* The input
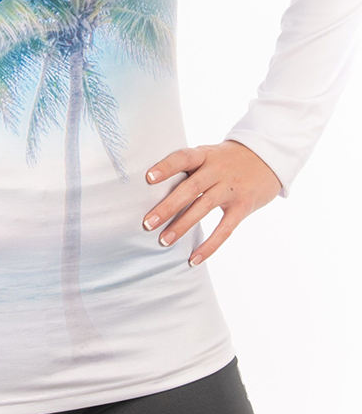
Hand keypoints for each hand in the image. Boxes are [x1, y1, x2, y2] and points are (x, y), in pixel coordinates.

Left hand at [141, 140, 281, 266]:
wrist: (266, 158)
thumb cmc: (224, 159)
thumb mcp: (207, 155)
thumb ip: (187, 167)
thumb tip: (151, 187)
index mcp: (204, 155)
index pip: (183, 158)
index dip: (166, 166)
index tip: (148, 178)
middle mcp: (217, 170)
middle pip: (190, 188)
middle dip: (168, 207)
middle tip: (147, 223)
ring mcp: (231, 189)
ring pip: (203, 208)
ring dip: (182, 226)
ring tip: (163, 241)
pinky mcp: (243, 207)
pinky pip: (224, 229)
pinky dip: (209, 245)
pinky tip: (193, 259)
---
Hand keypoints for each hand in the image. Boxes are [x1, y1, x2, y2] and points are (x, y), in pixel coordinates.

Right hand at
...
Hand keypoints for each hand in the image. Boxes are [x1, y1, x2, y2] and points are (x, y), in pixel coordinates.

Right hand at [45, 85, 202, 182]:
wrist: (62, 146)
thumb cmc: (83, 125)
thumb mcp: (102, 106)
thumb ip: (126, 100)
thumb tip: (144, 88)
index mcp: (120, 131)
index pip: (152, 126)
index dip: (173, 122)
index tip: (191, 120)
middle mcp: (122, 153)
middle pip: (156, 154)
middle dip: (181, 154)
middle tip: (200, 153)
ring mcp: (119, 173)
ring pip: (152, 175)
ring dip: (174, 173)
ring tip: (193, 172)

* Exercise goal
For each line in the records that holds "index", show that line as it stands.

* Your solution
index mcp: (204, 155)
index pip: (183, 158)
index dip: (166, 166)
index tip: (148, 178)
index mcp: (120, 131)
index pip: (152, 126)
index dip: (173, 122)
index tip: (191, 120)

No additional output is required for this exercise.